(Records excerpted from a collection)

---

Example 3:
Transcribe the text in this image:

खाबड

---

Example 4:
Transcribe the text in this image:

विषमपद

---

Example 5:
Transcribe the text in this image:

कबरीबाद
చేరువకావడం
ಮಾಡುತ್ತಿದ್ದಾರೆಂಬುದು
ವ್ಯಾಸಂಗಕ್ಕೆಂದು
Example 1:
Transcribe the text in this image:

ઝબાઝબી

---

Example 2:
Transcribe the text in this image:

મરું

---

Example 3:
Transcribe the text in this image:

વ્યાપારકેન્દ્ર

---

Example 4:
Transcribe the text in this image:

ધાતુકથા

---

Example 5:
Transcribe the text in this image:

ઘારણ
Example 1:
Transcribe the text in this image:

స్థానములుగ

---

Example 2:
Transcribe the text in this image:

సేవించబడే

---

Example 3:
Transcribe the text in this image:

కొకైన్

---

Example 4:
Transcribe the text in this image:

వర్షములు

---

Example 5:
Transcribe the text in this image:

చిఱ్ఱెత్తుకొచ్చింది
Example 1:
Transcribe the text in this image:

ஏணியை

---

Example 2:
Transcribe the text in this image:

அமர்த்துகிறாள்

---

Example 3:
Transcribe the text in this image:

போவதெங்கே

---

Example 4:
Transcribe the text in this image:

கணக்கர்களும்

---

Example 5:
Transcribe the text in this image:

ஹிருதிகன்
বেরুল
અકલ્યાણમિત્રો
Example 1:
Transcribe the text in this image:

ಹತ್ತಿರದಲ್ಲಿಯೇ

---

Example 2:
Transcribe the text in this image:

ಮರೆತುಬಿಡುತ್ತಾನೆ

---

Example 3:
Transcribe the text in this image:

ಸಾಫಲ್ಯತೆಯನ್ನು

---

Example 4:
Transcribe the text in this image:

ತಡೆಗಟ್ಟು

PROBLEM STATEMENT => Print the data above exactly as it was provided.

RESULT OF THE EXERCISE =>
---

Example 3:
Transcribe the text in this image:

खाबड

---

Example 4:
Transcribe the text in this image:

विषमपद

---

Example 5:
Transcribe the text in this image:

कबरीबाद
చేరువకావడం
ಮಾಡುತ್ತಿದ್ದಾರೆಂಬುದು
ವ್ಯಾಸಂಗಕ್ಕೆಂದು
Example 1:
Transcribe the text in this image:

ઝબાઝબી

---

Example 2:
Transcribe the text in this image:

મરું

---

Example 3:
Transcribe the text in this image:

વ્યાપારકેન્દ્ર

---

Example 4:
Transcribe the text in this image:

ધાતુકથા

---

Example 5:
Transcribe the text in this image:

ઘારણ
Example 1:
Transcribe the text in this image:

స్థానములుగ

---

Example 2:
Transcribe the text in this image:

సేవించబడే

---

Example 3:
Transcribe the text in this image:

కొకైన్

---

Example 4:
Transcribe the text in this image:

వర్షములు

---

Example 5:
Transcribe the text in this image:

చిఱ్ఱెత్తుకొచ్చింది
Example 1:
Transcribe the text in this image:

ஏணியை

---

Example 2:
Transcribe the text in this image:

அமர்த்துகிறாள்

---

Example 3:
Transcribe the text in this image:

போவதெங்கே

---

Example 4:
Transcribe the text in this image:

கணக்கர்களும்

---

Example 5:
Transcribe the text in this image:

ஹிருதிகன்
বেরুল
અકલ્યાણમિત્રો
Example 1:
Transcribe the text in this image:

ಹತ್ತಿರದಲ್ಲಿಯೇ

---

Example 2:
Transcribe the text in this image:

ಮರೆತುಬಿಡುತ್ತಾನೆ

---

Example 3:
Transcribe the text in this image:

ಸಾಫಲ್ಯತೆಯನ್ನು

---

Example 4:
Transcribe the text in this image:

ತಡೆಗಟ್ಟು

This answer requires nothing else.